*** Opening DATA SECTION ***

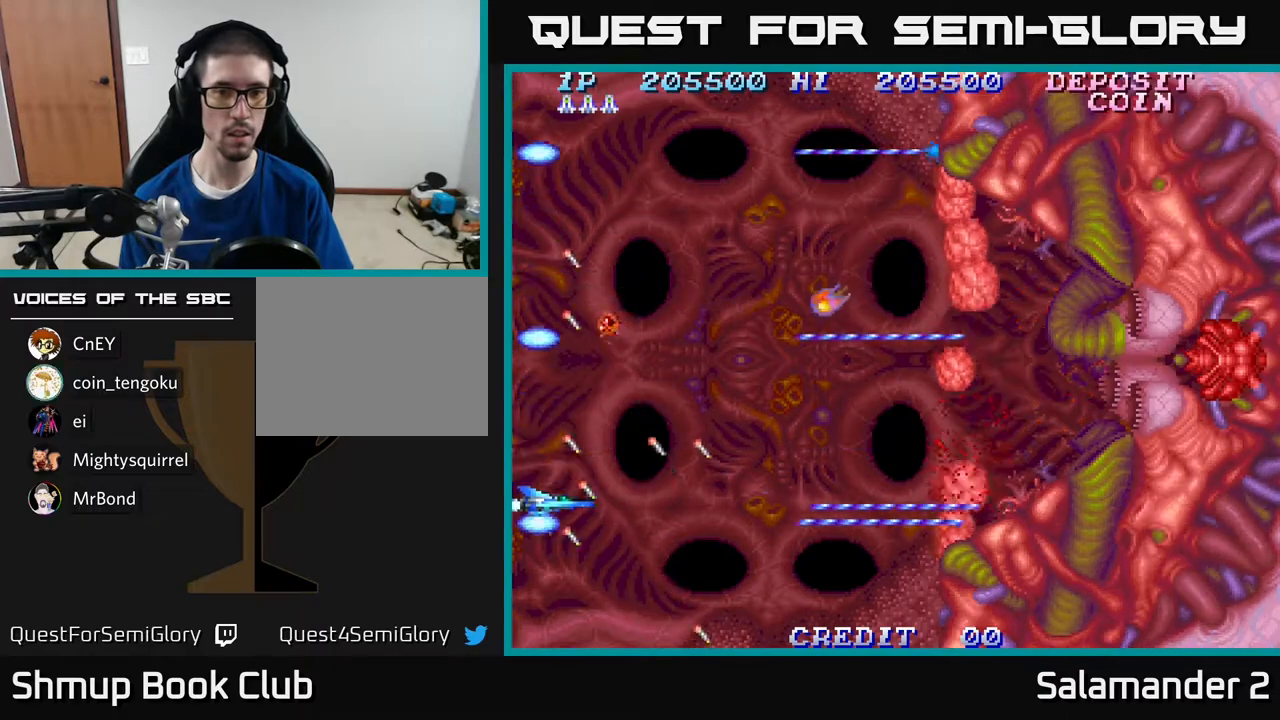
{"buttons": [], "right_stick": "center", "events": [[50, "A", "up"], [267, "A", "down"], [333, "A", "up"]]}
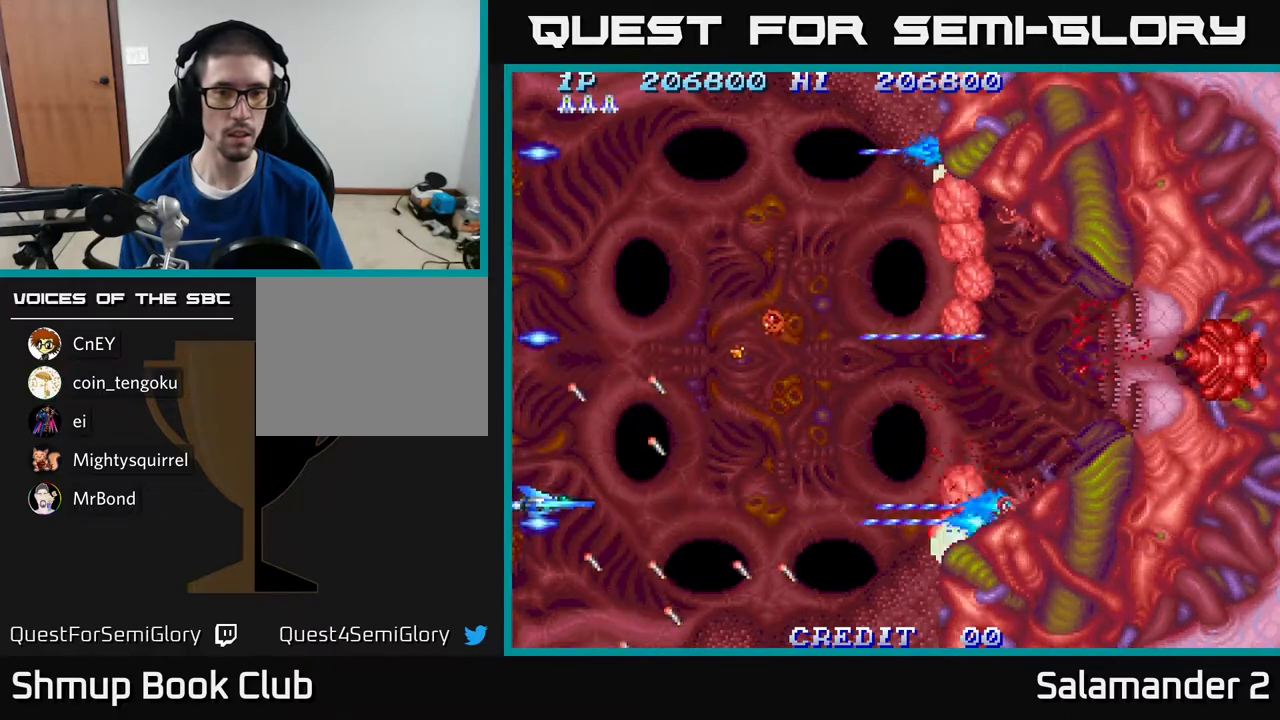
{"buttons": ["DPAD_RIGHT"], "right_stick": "center", "events": [[150, "A", "down"], [167, "A", "up"], [317, "A", "down"], [400, "DPAD_DOWN", "down"], [417, "A", "up"], [417, "DPAD_RIGHT", "down"], [467, "DPAD_DOWN", "up"]]}
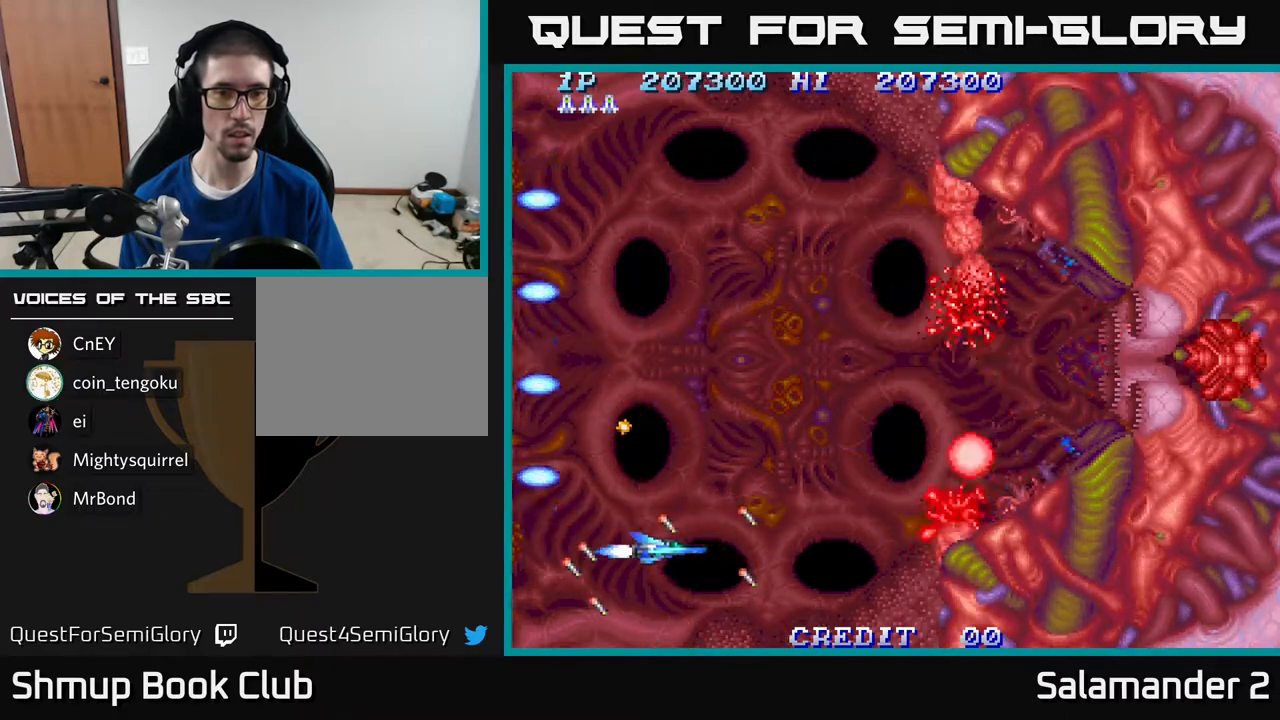
{"buttons": ["DPAD_UP"], "right_stick": "center", "events": [[83, "DPAD_RIGHT", "up"], [250, "DPAD_UP", "down"], [300, "A", "down"], [383, "A", "up"]]}
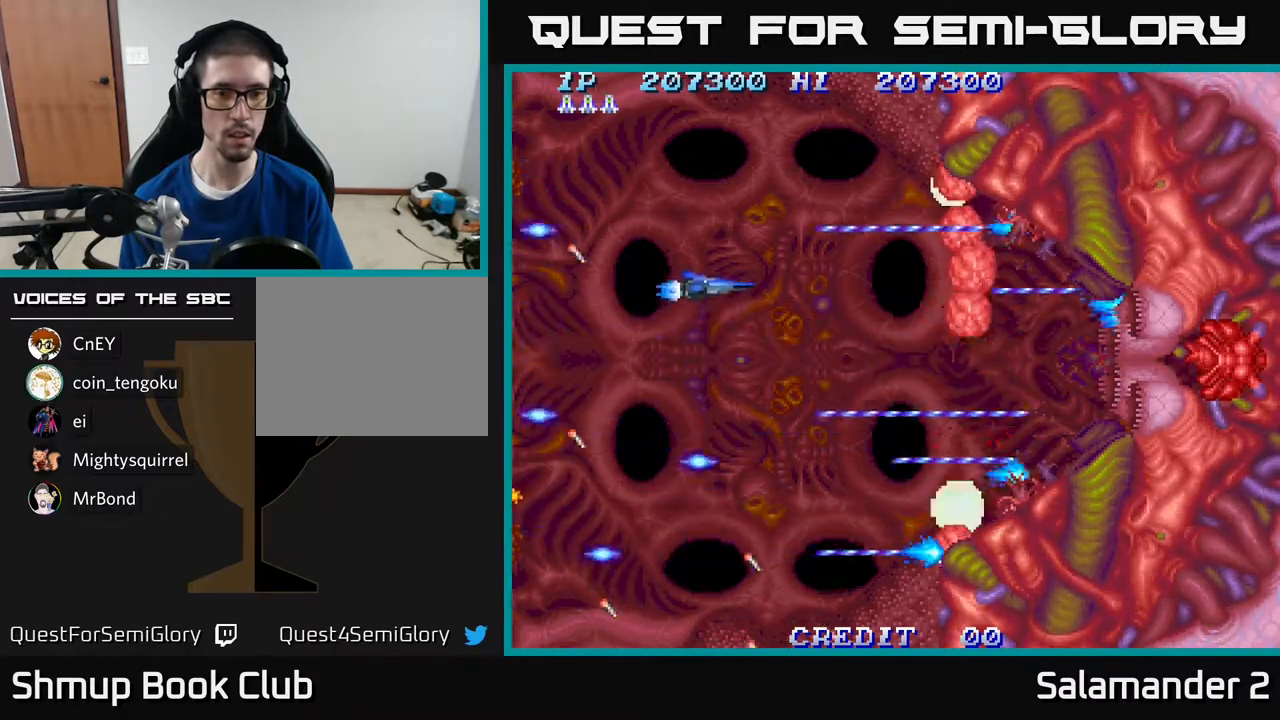
{"buttons": [], "right_stick": "center", "events": [[50, "A", "down"], [50, "DPAD_UP", "up"], [100, "A", "up"], [233, "A", "down"], [283, "A", "up"], [317, "DPAD_UP", "down"], [383, "DPAD_UP", "up"], [400, "A", "down"], [483, "A", "up"]]}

*** Closing DATA SECTION ***

• _THE TASK_:
Write the data out again word for word; leave the pictures behind.

• _YOUR RESPONSE_:
{"buttons": [], "right_stick": "center", "events": [[50, "A", "up"], [267, "A", "down"], [333, "A", "up"]]}
{"buttons": ["DPAD_RIGHT"], "right_stick": "center", "events": [[150, "A", "down"], [167, "A", "up"], [317, "A", "down"], [400, "DPAD_DOWN", "down"], [417, "A", "up"], [417, "DPAD_RIGHT", "down"], [467, "DPAD_DOWN", "up"]]}
{"buttons": ["DPAD_UP"], "right_stick": "center", "events": [[83, "DPAD_RIGHT", "up"], [250, "DPAD_UP", "down"], [300, "A", "down"], [383, "A", "up"]]}
{"buttons": [], "right_stick": "center", "events": [[50, "A", "down"], [50, "DPAD_UP", "up"], [100, "A", "up"], [233, "A", "down"], [283, "A", "up"], [317, "DPAD_UP", "down"], [383, "DPAD_UP", "up"], [400, "A", "down"], [483, "A", "up"]]}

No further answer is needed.